§ Requirements
Decide whether each statement agrees with the Red River expedition passage below, answering yes or no and quoting the words that settle it. 1. Admiral Porter gathered his vessels at the mouth of the Red River early in March 1864. 2. General A. J. Smith brought five thousand of Sherman's soldiers to strengthen the army. 3. The passage describes the Red River as broad and clear.

§ Page
[BEGIN]
The Red River expedition was essentially a movement of the Army of the Gulf to control more thoroughly Louisiana and eastern Texas, in which Admiral Porter was called upon to cooperate with the naval forces of the Mississippi.

For this purpose, early in March, 1864, he assembled at the mouth of the Red River the ironclads Eastport, Essex, Benton, Lafayette, Choctaw, Chillicothe, Ozark, Louisville, Carondelet, Pittsburgh, Mound City, Osage, Neosho, and the light-draught gun-boats Ouachita, Lexiugton, Fort Hindman, Cricket, Gazelle, Juliet, and Black Hawk, bearing the admiral's flag.

This was the most formidable force that had ever been collected in the western waters. It was under a courageous and able commander, full of energy and fertile in resources, and was manned by officers and men who, from a long series of conflicts on the Mississippi, had become veterans in river warfare. With a powerful army, reenforced by ten thousand of Sherman's old soldiers under General A. J. Smith, the navy felt there would be but few laurels left for them to win, and little did it dream of the dangers, hardships, and possible loss of a portion of this splendid squadron that the future had in store for it, owing to the treacherous nature of this crooked, narrow, and turbid stream, whose high banks furnished the most favorable positions for artillery and for the deadly sharp-shooter. That the naval portion did not meet with greater loss of life is owing to the skill, derived from long experience, with which the officers prepared and fought their vessels.
[END]
§ Data extract
[BEGIN]
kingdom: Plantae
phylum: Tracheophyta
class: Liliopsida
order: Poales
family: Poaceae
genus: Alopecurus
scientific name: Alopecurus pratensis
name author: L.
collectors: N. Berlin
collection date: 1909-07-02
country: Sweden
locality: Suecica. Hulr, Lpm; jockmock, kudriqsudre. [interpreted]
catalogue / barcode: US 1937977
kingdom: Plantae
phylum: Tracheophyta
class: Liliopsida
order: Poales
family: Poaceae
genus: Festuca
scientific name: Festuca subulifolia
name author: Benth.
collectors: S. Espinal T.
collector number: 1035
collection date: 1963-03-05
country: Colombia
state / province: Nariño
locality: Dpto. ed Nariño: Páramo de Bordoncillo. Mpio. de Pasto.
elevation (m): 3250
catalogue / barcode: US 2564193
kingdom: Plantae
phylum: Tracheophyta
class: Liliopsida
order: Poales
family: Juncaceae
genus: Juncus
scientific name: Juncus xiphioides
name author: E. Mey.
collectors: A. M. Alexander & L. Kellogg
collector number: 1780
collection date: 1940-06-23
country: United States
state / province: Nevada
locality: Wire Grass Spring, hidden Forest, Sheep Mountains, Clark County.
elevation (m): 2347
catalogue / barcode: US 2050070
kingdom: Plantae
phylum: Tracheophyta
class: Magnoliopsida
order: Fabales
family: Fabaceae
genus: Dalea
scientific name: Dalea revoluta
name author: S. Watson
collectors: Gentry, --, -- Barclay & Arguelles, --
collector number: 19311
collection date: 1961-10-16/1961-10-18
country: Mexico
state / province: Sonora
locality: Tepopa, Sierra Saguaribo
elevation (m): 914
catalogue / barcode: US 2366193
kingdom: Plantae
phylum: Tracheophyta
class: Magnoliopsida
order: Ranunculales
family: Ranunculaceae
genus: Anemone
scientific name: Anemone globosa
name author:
[END]
§ Solved exercise
1. Yes: "early in March, 1864, he assembled at the mouth of the Red River"
2. No: "reenforced by ten thousand of Sherman's old soldiers under General A. J. Smith"
3. No: "this crooked, narrow, and turbid stream"